**To do:** All lines below starting at the one that holds "Technologie" and ending at the one that holds "обеспечивает хороший обзор" should be printed exactly, ends included. Pictures should not be printed, nor anything else.

**Data provided:**
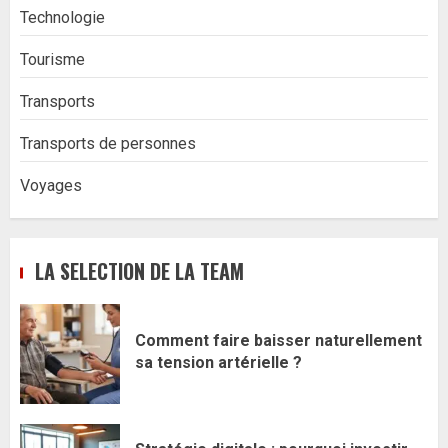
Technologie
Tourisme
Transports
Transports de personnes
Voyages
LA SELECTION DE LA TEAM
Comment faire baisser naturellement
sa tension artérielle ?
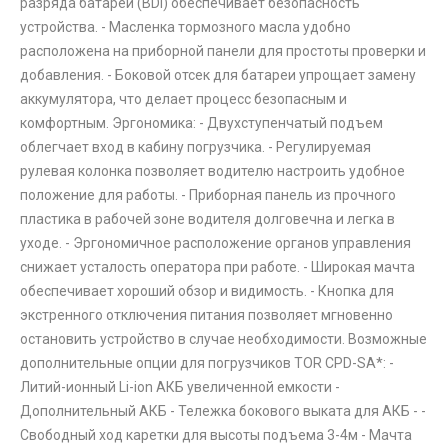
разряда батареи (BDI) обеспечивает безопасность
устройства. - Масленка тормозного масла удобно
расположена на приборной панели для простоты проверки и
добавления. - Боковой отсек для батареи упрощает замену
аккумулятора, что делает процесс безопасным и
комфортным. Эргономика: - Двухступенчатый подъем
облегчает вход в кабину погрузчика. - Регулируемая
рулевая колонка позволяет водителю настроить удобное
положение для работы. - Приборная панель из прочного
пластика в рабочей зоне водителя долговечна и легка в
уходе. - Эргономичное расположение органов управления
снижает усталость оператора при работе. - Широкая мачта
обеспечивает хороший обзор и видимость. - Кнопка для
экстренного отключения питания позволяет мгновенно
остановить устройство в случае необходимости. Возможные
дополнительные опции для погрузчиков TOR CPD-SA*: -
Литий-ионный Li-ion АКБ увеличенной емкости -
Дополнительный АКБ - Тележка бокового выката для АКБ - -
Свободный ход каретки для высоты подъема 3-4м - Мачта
==
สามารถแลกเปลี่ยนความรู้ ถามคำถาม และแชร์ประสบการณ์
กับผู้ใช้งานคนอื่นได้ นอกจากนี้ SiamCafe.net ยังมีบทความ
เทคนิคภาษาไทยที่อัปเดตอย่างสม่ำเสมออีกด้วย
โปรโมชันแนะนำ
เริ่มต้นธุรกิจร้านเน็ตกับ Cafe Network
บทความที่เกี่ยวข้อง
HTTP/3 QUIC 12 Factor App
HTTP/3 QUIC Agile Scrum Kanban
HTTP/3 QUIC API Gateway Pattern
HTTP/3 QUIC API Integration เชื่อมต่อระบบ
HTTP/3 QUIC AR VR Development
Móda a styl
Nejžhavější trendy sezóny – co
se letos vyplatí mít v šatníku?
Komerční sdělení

**Finished task:**
Technologie
Tourisme
Transports
Transports de personnes
Voyages
LA SELECTION DE LA TEAM
Comment faire baisser naturellement
sa tension artérielle ?
разряда батареи (BDI) обеспечивает безопасность
устройства. - Масленка тормозного масла удобно
расположена на приборной панели для простоты проверки и
добавления. - Боковой отсек для батареи упрощает замену
аккумулятора, что делает процесс безопасным и
комфортным. Эргономика: - Двухступенчатый подъем
облегчает вход в кабину погрузчика. - Регулируемая
рулевая колонка позволяет водителю настроить удобное
положение для работы. - Приборная панель из прочного
пластика в рабочей зоне водителя долговечна и легка в
уходе. - Эргономичное расположение органов управления
снижает усталость оператора при работе. - Широкая мачта
обеспечивает хороший обзор и видимость. - Кнопка для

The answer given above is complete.